Eine meiner liebsten Sessions war eine Verbindung aus Essen und Literatur (ich meine: hallo? MEHR!). Jose Estudillo las ein Stück aus der englischen Übersetzung von Manuel RivasDer Bleistift des Zimmermanns vor, in dem Gefangene sich ein Festessen vorstellen. Wir bekamen alle einen kleinen Becher, in dem eine schokoladenüberzogene Kastanie lag. Und sobald im Text eben diese Kastanie erwähnt wurde, sollten wir sie mit geschlossenen Augen essen. Ganz simple Idee, aber sehr sinnlich und wunderschön.

Ich weiß gar nicht, was ich noch alles aufzählen soll.
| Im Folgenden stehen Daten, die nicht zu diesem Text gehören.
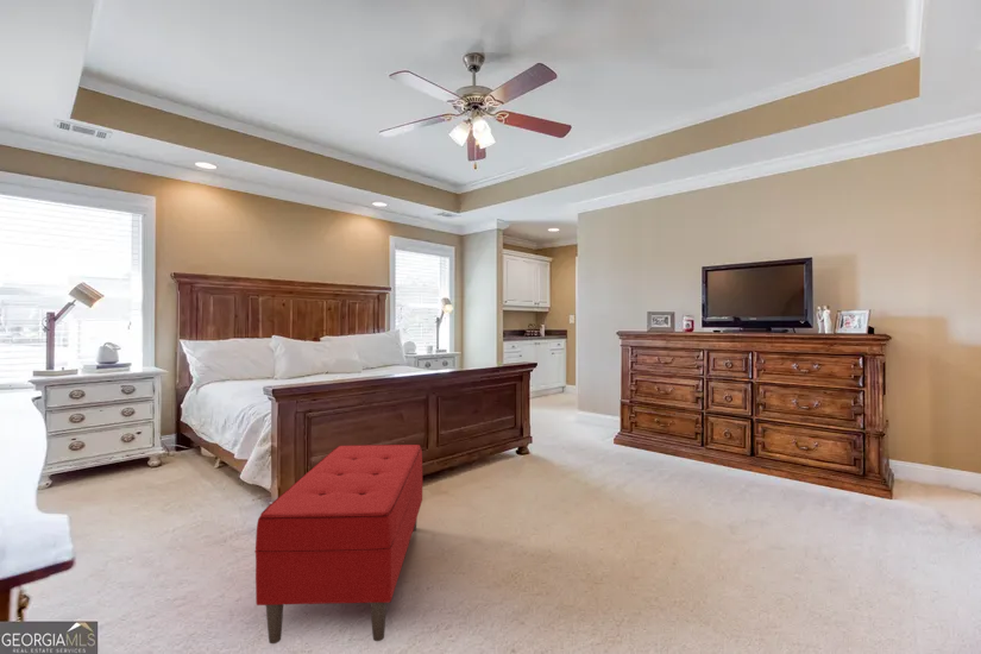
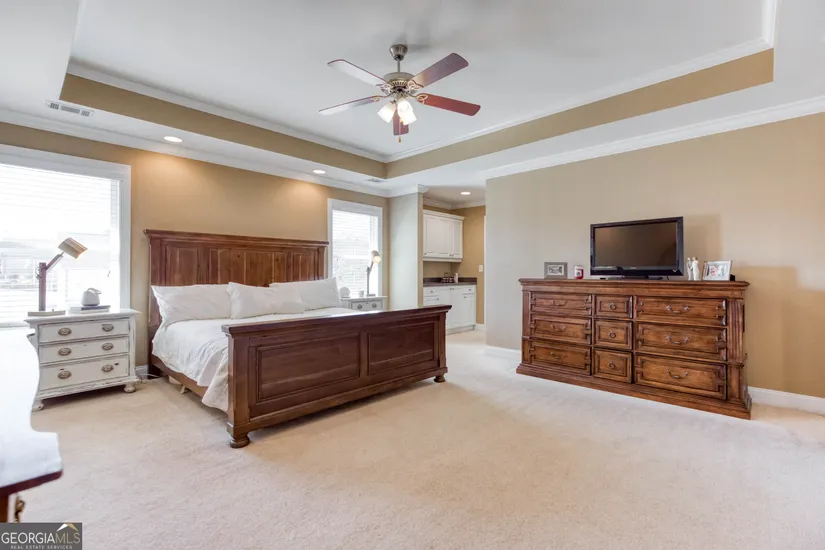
- bench [253,444,423,644]
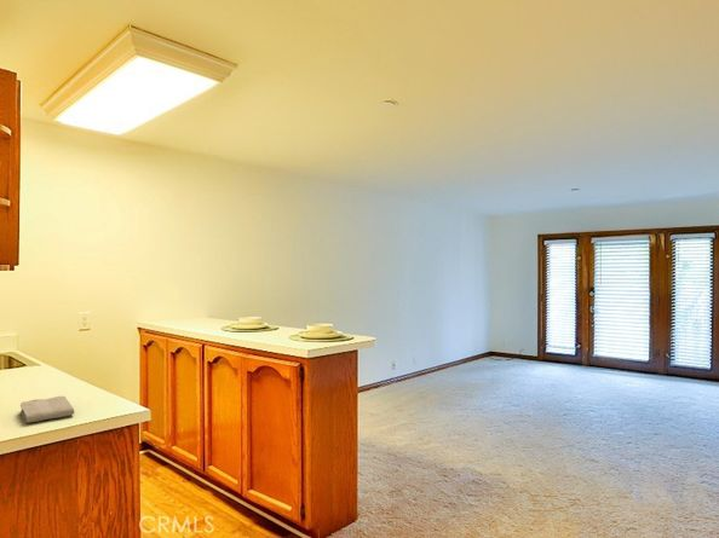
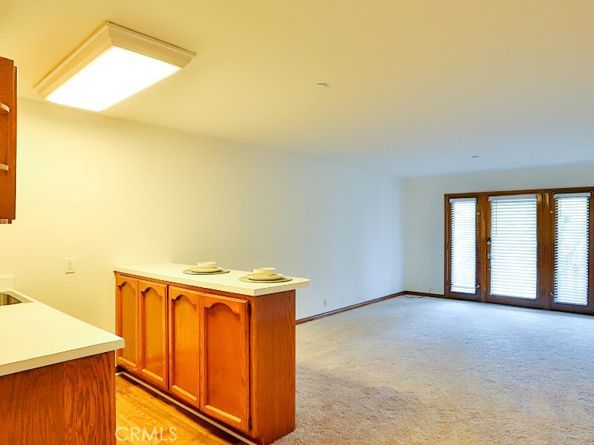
- washcloth [19,395,75,424]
Den sehr überzeugenden Bäcker erwähnte ich gestern schon, den Bakterienvortrag kann man sogar nachlesen, Philip Dundas hat mich sehr bewegt mit der Geschichte über seinen Vater, der erst nach dem Tod der Mutter angefangen hat zu kochen, und der zweitschönste Satz, den ich seit Samstag mit mir rumschleppe, stammt aus dem Vortrag von Betty Herbert und ist ein Zitat der one and only Miss Piggy: “Never eat more than you can lift.”

In diesem Sinne: auf die Mailingliste des Mixed Grill setzen lassen und beim nächsten Mal dabei sein. Sehr inspirirend, sehr unterhaltsam und sehr, sehr toll.